When properly licensed and configured for HA, the MapR cluster provides automatic failover for continuity throughout the stack. Configuring a cluster for HA involves running redundant instances of specific services, and configuring NFS properly. In HA clusters, it is advisable to have 3 nodes run CLDB and 5 run ZooKeeper. In addition, 3 Hadoop JobTrackers and/or 3 HBase Masters are appropriate depending on the purpose of the cluster. Any node or nodes in the cluster can run the MapR WebServer. In HA clusters, it is appropriate to run more than one instance of the WebServer with a load balancer to provide failover. NFS can be configured for HA using virtual IP addresses (VIPs). For more information, see Setting Up VIPs for NFS.
The following are the minimum numbers of each service required for HA:
- CLDB - 2 instances
- ZooKeeper - 3 instances (to maintain a quorum in case one instance fails)

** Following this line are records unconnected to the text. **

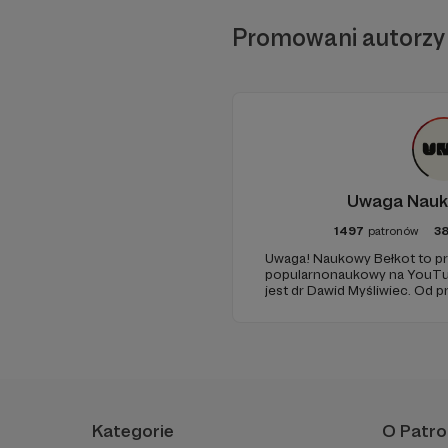
drukowania.
Promowani autorzy
Mam przenośne sprzęt
Uwaga Nauk
1497
patronów
3
Uwaga! Naukowy Bełkot to pr
popularnonaukowy na YouTub
jest dr Dawid Myśliwiec. Od p
popularyzacją wiedzy i walką
Kategorie
O Patro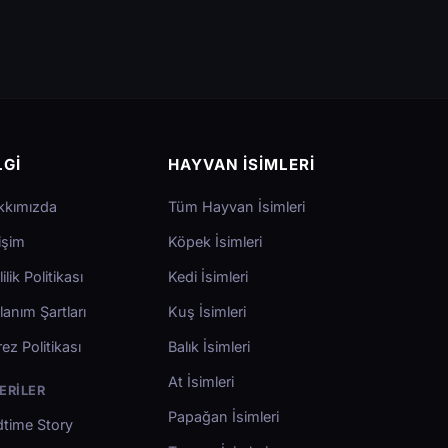
LGI
HAYVAN İSIMLERI
kkımızda
Tüm Hayvan İsimleri
tişim
Köpek İsimleri
lilik Politikası
Kedi İsimleri
lanım Şartları
Kuş İsimleri
ez Politikası
Balık İsimleri
At İsimleri
ERILER
Papağan İsimleri
time Story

- HBase Master - 2 instances
- JobTracker - 2 instances
- NFS - 2 instances
You should run redundant instances of important services on separate racks whenever possible, to provide failover if a rack goes down. For example, the top server in each of three racks might be a CLDB node, the next might run ZooKeeper and other control services, and the remainder of the servers might be data processing nodes. If necessary, use a worksheet to plan the services to run on each node in each rack.

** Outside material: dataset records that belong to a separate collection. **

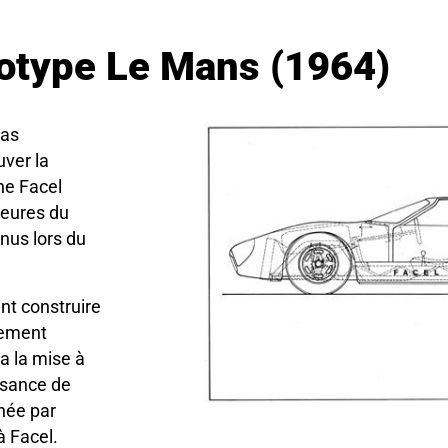
otype Le Mans (1964)
pas
uver la
une Facel
heures du
nus lors du
nt construire
lement
a la mise à
ssance de
inée par
 à Facel.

- If you are installing a large cluster (100 nodes or more), CLDB nodes should not run any other service and should not contain any cluster data (see Isolating CLDB Nodes).
- In HA clusters, it is advisable to have 3 nodes run CLDB and 5 run ZooKeeper. In addition, 3 Hadoop JobTrackers and/or 3 HBase Masters are appropriate depending on the purpose of the cluster.